▶ **Your assignment**: Return the records below exactly as they are written.

Dataset entries
*** Begin section ***
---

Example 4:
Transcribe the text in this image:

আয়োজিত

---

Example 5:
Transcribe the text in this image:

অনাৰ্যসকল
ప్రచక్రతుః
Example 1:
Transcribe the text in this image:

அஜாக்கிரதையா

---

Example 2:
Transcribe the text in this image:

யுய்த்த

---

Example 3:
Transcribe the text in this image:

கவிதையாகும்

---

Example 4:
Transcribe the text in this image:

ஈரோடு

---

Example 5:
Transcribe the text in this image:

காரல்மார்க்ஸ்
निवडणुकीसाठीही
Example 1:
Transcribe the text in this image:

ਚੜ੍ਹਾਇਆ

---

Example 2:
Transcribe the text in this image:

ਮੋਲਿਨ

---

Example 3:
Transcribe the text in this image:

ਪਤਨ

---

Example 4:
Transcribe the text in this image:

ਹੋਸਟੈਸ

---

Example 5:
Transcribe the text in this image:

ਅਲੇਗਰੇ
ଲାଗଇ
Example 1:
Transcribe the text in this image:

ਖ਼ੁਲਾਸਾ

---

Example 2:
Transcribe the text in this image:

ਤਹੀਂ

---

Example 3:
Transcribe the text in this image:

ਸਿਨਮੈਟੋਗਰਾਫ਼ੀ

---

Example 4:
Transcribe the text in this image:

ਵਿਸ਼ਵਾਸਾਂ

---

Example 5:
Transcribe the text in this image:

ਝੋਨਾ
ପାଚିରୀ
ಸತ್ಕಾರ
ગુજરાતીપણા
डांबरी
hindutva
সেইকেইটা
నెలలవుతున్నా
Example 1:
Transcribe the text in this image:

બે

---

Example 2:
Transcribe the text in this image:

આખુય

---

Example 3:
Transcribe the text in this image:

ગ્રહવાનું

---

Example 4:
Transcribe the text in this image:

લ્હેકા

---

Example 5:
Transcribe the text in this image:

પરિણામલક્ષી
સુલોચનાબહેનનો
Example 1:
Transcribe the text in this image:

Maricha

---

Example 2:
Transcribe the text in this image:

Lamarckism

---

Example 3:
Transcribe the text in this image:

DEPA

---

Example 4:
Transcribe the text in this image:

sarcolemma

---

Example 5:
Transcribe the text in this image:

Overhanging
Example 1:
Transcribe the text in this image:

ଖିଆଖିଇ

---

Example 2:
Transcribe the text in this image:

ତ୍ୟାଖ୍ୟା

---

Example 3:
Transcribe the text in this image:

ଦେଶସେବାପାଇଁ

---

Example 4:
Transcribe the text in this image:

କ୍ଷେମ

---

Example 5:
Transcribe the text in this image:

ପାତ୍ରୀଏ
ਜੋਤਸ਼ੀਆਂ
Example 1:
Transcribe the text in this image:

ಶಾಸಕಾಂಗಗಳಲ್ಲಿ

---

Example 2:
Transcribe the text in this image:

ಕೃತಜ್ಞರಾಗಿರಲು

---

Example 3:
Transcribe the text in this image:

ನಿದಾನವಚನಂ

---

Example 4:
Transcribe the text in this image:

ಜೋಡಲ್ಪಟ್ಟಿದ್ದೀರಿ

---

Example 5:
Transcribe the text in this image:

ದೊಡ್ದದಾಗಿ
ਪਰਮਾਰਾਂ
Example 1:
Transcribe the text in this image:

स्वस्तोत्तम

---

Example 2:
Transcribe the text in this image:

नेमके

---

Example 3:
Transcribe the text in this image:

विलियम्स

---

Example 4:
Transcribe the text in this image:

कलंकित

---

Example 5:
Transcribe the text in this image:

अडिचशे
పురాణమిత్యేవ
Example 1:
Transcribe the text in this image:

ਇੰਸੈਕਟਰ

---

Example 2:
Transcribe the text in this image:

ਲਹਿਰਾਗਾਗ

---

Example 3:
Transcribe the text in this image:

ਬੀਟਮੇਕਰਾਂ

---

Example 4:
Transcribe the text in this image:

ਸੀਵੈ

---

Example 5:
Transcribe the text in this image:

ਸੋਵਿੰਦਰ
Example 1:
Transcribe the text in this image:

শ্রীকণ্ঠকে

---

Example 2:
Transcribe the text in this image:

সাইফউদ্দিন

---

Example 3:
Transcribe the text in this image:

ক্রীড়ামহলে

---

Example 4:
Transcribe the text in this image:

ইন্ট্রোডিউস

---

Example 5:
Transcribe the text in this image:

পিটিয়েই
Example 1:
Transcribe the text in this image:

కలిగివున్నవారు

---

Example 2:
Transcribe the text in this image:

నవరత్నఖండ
*** End section ***
▶ **Final answer**:
---

Example 4:
Transcribe the text in this image:

আয়োজিত

---

Example 5:
Transcribe the text in this image:

অনাৰ্যসকল
ప్రచక్రతుః
Example 1:
Transcribe the text in this image:

அஜாக்கிரதையா

---

Example 2:
Transcribe the text in this image:

யுய்த்த

---

Example 3:
Transcribe the text in this image:

கவிதையாகும்

---

Example 4:
Transcribe the text in this image:

ஈரோடு

---

Example 5:
Transcribe the text in this image:

காரல்மார்க்ஸ்
निवडणुकीसाठीही
Example 1:
Transcribe the text in this image:

ਚੜ੍ਹਾਇਆ

---

Example 2:
Transcribe the text in this image:

ਮੋਲਿਨ

---

Example 3:
Transcribe the text in this image:

ਪਤਨ

---

Example 4:
Transcribe the text in this image:

ਹੋਸਟੈਸ

---

Example 5:
Transcribe the text in this image:

ਅਲੇਗਰੇ
ଲାଗଇ
Example 1:
Transcribe the text in this image:

ਖ਼ੁਲਾਸਾ

---

Example 2:
Transcribe the text in this image:

ਤਹੀਂ

---

Example 3:
Transcribe the text in this image:

ਸਿਨਮੈਟੋਗਰਾਫ਼ੀ

---

Example 4:
Transcribe the text in this image:

ਵਿਸ਼ਵਾਸਾਂ

---

Example 5:
Transcribe the text in this image:

ਝੋਨਾ
ପାଚିରୀ
ಸತ್ಕಾರ
ગુજરાતીપણા
डांबरी
hindutva
সেইকেইটা
నెలలవుతున్నా
Example 1:
Transcribe the text in this image:

બે

---

Example 2:
Transcribe the text in this image:

આખુય

---

Example 3:
Transcribe the text in this image:

ગ્રહવાનું

---

Example 4:
Transcribe the text in this image:

લ્હેકા

---

Example 5:
Transcribe the text in this image:

પરિણામલક્ષી
સુલોચનાબહેનનો
Example 1:
Transcribe the text in this image:

Maricha

---

Example 2:
Transcribe the text in this image:

Lamarckism

---

Example 3:
Transcribe the text in this image:

DEPA

---

Example 4:
Transcribe the text in this image:

sarcolemma

---

Example 5:
Transcribe the text in this image:

Overhanging
Example 1:
Transcribe the text in this image:

ଖିଆଖିଇ

---

Example 2:
Transcribe the text in this image:

ତ୍ୟାଖ୍ୟା

---

Example 3:
Transcribe the text in this image:

ଦେଶସେବାପାଇଁ

---

Example 4:
Transcribe the text in this image:

କ୍ଷେମ

---

Example 5:
Transcribe the text in this image:

ପାତ୍ରୀଏ
ਜੋਤਸ਼ੀਆਂ
Example 1:
Transcribe the text in this image:

ಶಾಸಕಾಂಗಗಳಲ್ಲಿ

---

Example 2:
Transcribe the text in this image:

ಕೃತಜ್ಞರಾಗಿರಲು

---

Example 3:
Transcribe the text in this image:

ನಿದಾನವಚನಂ

---

Example 4:
Transcribe the text in this image:

ಜೋಡಲ್ಪಟ್ಟಿದ್ದೀರಿ

---

Example 5:
Transcribe the text in this image:

ದೊಡ್ದದಾಗಿ
ਪਰਮਾਰਾਂ
Example 1:
Transcribe the text in this image:

स्वस्तोत्तम

---

Example 2:
Transcribe the text in this image:

नेमके

---

Example 3:
Transcribe the text in this image:

विलियम्स

---

Example 4:
Transcribe the text in this image:

कलंकित

---

Example 5:
Transcribe the text in this image:

अडिचशे
పురాణమిత్యేవ
Example 1:
Transcribe the text in this image:

ਇੰਸੈਕਟਰ

---

Example 2:
Transcribe the text in this image:

ਲਹਿਰਾਗਾਗ

---

Example 3:
Transcribe the text in this image:

ਬੀਟਮੇਕਰਾਂ

---

Example 4:
Transcribe the text in this image:

ਸੀਵੈ

---

Example 5:
Transcribe the text in this image:

ਸੋਵਿੰਦਰ
Example 1:
Transcribe the text in this image:

শ্রীকণ্ঠকে

---

Example 2:
Transcribe the text in this image:

সাইফউদ্দিন

---

Example 3:
Transcribe the text in this image:

ক্রীড়ামহলে

---

Example 4:
Transcribe the text in this image:

ইন্ট্রোডিউস

---

Example 5:
Transcribe the text in this image:

পিটিয়েই
Example 1:
Transcribe the text in this image:

కలిగివున్నవారు

---

Example 2:
Transcribe the text in this image:

నవరత్నఖండ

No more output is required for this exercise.